**Exercise objective**
Copy out the text of every entry below word for word, omitting the pictures.

Chart-based quiz entries:
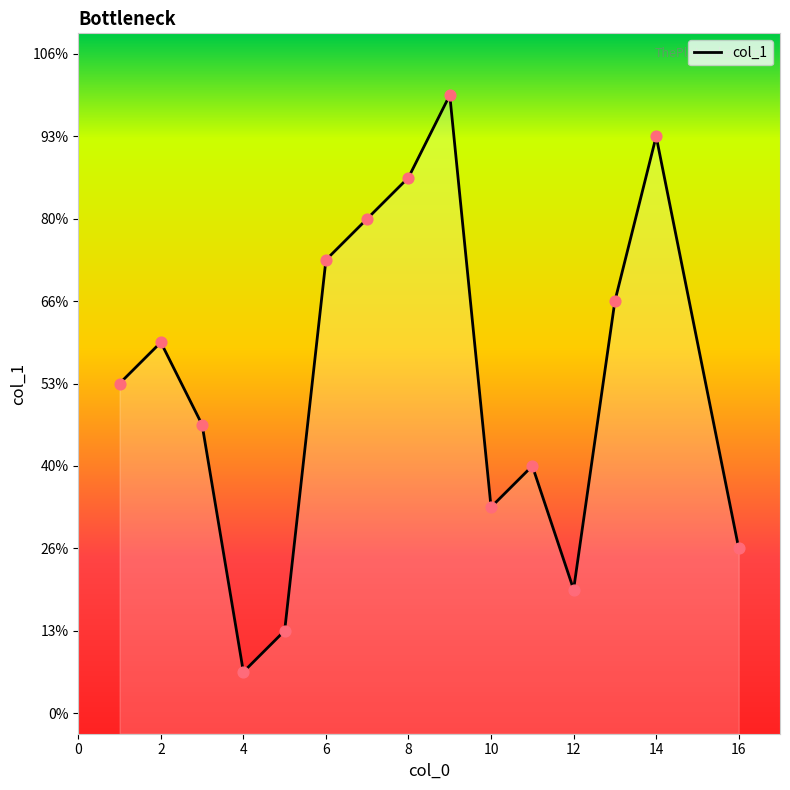

What is the ratio of the value at 16 to the value at 4?

4.0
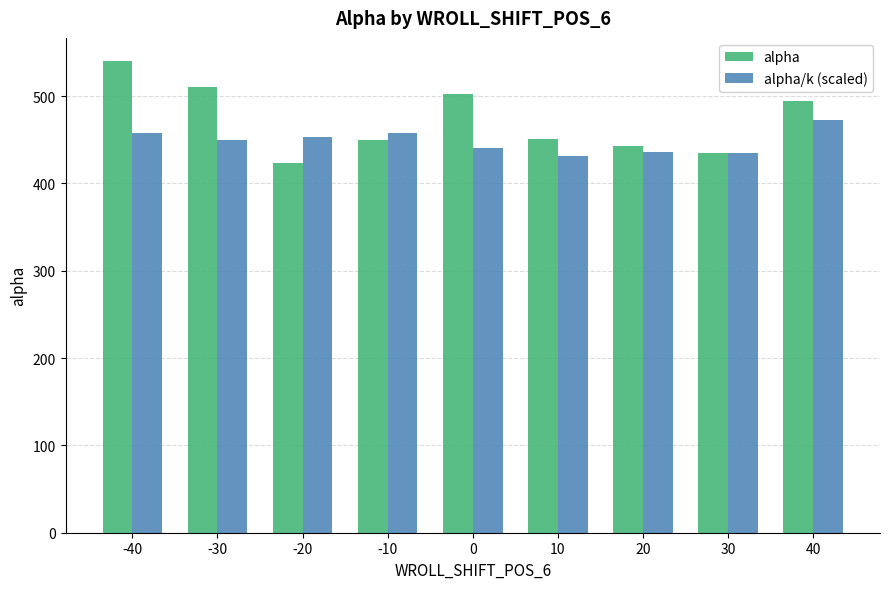

List the series in order of their peak value, highest first.

alpha, alpha/k (scaled)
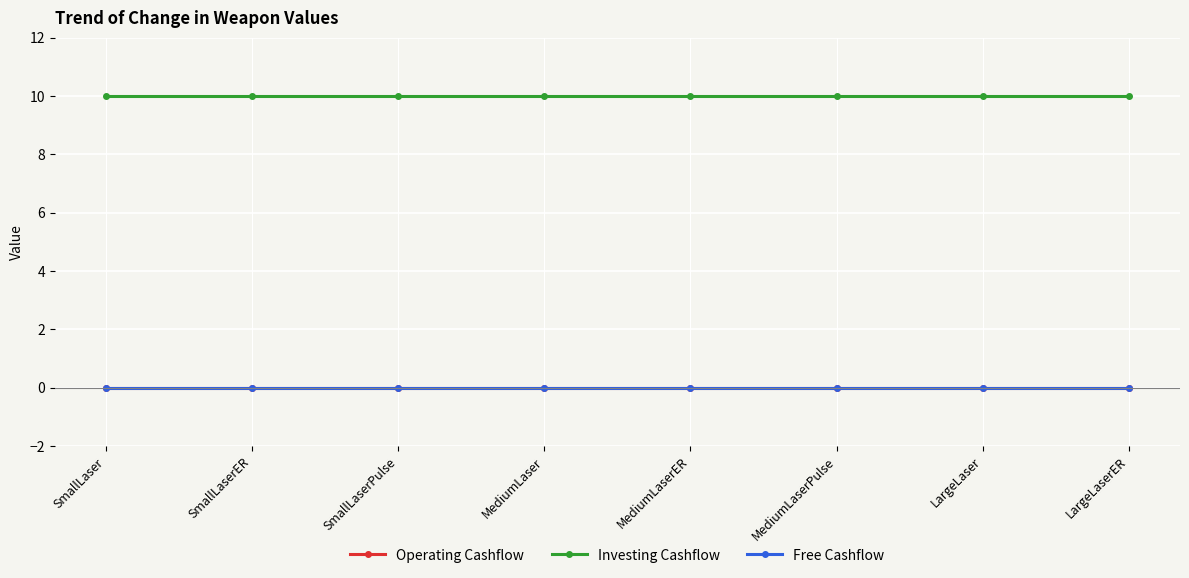

The value of Investing Cashflow at MediumLaser is 3. True or false?

False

**Reply to the exercise**
What is the ratio of the value at 16 to the value at 4?

4.0

List the series in order of their peak value, highest first.

alpha, alpha/k (scaled)

The value of Investing Cashflow at MediumLaser is 3. True or false?

False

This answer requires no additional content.